SELECTED EXTRACT ▸
++++++++++

ATTN: Directors and Choreographers

There are few things that can throw me into a blind rage like shitty staging.

Earlier in the week I’d read the Chicago Reader‘s picks which included the Dance Chicago festival featuring a piece performed by a man with no legs. He’d lost his legs in a manufacturing accident when he was 19 and happened upon the work of a choreographer without legs and saw his work and asked if he could reproduce the piece, ‘Ashes’. The man performed the piece suspended in some kind of structure and I believe his wife was his dance partner. I immediately called Ron and told him we had to see it. I got tickets through TicketMaster and we walked to the Athenaeum for the matinee performance today.

We get there – nice crowd and get our tickets. We’re midway back and on the left. The far left. Seats 1 and 2. That’s what I get for trusting ‘Best Available Seating’ on the TicketMaster website. I thought surely my $5 per ticket processing fee would get me something right?

++++++++++

STUDY QUESTIONS ▸
1 – The post about attending a dance performance names several publications, festivals, companies, venues, and artistic works. List every one of them.
2 – Extract the stretch of the dance performance post from "Earlier in the" through "matinee performance today.".

EXERCISE DATA ▸
++++++++++

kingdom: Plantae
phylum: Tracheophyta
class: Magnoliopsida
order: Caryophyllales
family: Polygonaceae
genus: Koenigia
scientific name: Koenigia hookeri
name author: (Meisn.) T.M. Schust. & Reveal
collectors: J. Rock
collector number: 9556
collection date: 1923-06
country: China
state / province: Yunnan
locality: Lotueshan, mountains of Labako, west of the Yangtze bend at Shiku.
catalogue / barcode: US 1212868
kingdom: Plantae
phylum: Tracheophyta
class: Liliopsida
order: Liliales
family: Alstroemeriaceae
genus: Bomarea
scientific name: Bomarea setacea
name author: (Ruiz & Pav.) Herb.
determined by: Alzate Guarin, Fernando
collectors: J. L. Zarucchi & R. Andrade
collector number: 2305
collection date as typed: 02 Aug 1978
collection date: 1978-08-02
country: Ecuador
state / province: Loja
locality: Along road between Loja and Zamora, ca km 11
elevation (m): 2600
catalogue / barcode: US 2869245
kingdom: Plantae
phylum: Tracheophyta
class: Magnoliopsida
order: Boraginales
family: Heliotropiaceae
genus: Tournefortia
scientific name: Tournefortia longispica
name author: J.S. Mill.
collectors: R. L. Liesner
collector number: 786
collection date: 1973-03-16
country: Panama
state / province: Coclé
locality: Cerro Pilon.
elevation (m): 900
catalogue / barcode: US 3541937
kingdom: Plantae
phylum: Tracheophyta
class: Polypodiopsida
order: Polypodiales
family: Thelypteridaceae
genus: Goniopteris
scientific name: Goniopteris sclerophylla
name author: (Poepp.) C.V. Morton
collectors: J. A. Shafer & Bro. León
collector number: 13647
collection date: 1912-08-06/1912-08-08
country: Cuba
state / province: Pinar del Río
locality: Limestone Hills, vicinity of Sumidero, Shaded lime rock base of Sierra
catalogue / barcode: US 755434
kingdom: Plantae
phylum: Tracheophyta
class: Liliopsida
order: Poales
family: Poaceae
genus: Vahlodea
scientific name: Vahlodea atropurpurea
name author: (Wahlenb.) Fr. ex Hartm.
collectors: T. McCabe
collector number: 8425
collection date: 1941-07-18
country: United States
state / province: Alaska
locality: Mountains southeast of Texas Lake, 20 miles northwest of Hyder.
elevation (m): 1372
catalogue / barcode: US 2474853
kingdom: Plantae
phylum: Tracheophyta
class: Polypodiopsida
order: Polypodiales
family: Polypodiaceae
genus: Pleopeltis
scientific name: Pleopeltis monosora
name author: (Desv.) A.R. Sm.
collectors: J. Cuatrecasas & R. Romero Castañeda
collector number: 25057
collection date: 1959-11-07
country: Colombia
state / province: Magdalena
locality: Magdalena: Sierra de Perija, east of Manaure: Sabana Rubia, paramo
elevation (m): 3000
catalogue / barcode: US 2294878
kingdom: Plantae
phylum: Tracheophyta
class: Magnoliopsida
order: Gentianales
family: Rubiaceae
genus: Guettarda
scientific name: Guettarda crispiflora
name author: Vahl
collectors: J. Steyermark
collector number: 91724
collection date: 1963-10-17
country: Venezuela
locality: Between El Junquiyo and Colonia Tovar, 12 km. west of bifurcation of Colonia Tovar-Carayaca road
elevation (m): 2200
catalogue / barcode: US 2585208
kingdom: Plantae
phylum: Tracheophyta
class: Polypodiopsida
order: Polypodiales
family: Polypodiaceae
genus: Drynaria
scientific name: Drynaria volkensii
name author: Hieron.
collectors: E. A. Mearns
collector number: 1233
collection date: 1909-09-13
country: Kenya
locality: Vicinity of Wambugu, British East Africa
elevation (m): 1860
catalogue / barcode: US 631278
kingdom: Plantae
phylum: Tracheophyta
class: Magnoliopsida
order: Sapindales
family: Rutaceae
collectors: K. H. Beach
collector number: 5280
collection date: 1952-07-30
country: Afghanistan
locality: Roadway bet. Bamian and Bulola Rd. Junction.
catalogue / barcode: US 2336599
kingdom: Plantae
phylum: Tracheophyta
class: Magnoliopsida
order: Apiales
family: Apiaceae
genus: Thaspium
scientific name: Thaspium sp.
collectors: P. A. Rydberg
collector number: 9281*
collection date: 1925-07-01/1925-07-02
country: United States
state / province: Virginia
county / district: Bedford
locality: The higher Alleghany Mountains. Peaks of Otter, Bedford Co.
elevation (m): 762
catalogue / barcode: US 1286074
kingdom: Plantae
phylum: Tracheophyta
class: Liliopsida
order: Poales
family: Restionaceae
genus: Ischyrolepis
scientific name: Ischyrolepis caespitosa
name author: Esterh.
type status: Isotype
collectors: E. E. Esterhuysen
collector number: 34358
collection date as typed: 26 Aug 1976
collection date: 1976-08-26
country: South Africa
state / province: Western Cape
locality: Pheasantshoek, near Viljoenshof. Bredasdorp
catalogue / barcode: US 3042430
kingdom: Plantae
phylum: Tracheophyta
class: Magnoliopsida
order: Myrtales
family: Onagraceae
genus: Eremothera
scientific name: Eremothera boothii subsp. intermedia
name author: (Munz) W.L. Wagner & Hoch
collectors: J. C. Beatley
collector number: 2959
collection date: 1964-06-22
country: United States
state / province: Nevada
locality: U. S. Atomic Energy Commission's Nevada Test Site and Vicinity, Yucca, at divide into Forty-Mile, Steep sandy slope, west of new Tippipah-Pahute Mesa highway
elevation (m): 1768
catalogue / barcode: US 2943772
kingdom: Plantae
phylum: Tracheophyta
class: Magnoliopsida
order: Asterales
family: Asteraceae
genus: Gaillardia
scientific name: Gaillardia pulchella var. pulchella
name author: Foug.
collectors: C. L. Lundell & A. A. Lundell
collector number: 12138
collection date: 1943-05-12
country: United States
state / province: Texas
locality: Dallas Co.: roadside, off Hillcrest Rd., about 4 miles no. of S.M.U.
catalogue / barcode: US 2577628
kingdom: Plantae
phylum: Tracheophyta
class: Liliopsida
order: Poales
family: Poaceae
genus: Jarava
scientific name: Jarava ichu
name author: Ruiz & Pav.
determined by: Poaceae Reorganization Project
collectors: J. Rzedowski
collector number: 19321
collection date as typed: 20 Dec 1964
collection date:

++++++++++

TASK ANSWERS ▸
1 –
- Chicago Reader
- Dance Chicago festival
- 'Ashes'
- TicketMaster
- Athenaeum

2 –
Earlier in the week I’d read the Chicago Reader‘s picks which included the Dance Chicago festival featuring a piece performed by a man with no legs. He’d lost his legs in a manufacturing accident when he was 19 and happened upon the work of a choreographer without legs and saw his work and asked if he could reproduce the piece, ‘Ashes’. The man performed the piece suspended in some kind of structure and I believe his wife was his dance partner. I immediately called Ron and told him we had to see it. I got tickets through TicketMaster and we walked to the Athenaeum for the matinee performance today.